- _Dokumenttext_:
====================
Eltern schreien
Philosophie

Wenn Eltern schreien – Die Macht der mimetischen Prägung

Lesedauer 4 Minuten

Wenn Eltern schreien – Die Macht der mimetischen Prägung

Wenn Eltern in Gegenwart von Kindern laut werden – schreien – sei es aus Überforderung, Wut oder Kontrollverlust –, hinterlässt dies Spuren. Nicht nur emotionale, sondern auch soziale Spuren. Es handelt sich um mehr als einen Ausbruch: Es ist ein Moment stiller Prägung. Denn Kinder beobachten nicht nur – sie ahmen nach. Dieser Beitrag untersucht, wie Kinder durch Beobachtung elterlicher Verhaltensmuster, insbesondere beim Schreien, soziale Strategien internalisieren. Anhand dieses konkreten Phänomens wird die grundlegende Bedeutung mimetischer Prozesse im frühkindlichen Lernen und darüber hinaus aufgezeigt.

Schreien als performatives Modell

Eltern oder Bezugspersonen, die in Stresssituationen in der Gegenwart ihrer Kinder schreien, tun dies oft unbewusst und oft nicht als Erziehungsmaßnahme. Dennoch wirken solche Situationen wie eine Lektion – nicht im Sinne eines expliziten Unterrichts, sondern durch performative Präsenz: Das Kind erlebt, dass Schreien ein Mittel der Durchsetzung ist. Besonders in Konflikten wirkt der Schrei wie ein Machtakt – der als laut, dominierend und durchsetzend erscheint.
====================
- _Bereitgestelltes Material_:

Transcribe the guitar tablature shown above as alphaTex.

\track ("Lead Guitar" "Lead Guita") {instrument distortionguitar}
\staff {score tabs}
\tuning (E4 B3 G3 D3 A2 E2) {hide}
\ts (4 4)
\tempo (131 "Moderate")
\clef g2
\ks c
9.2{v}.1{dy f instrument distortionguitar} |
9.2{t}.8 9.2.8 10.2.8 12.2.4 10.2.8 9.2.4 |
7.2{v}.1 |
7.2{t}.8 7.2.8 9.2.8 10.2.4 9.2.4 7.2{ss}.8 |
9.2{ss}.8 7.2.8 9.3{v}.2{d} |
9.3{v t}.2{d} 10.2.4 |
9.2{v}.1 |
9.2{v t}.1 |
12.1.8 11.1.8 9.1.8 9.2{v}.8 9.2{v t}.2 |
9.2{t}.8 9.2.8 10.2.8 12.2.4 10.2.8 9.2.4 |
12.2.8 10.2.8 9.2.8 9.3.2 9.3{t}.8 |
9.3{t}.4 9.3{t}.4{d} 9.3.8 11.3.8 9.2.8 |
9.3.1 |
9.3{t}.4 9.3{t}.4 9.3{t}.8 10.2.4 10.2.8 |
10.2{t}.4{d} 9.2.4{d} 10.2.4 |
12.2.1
====================
- _Arbeitsauftrag_: Als was erlebt das Kind laut dem Text über schreiende Eltern das Schreien seiner Eltern in Stresssituationen? Das Material wird für die Bearbeitung nicht gebraucht.

- _Lösung_: Als ein Mittel der Durchsetzung.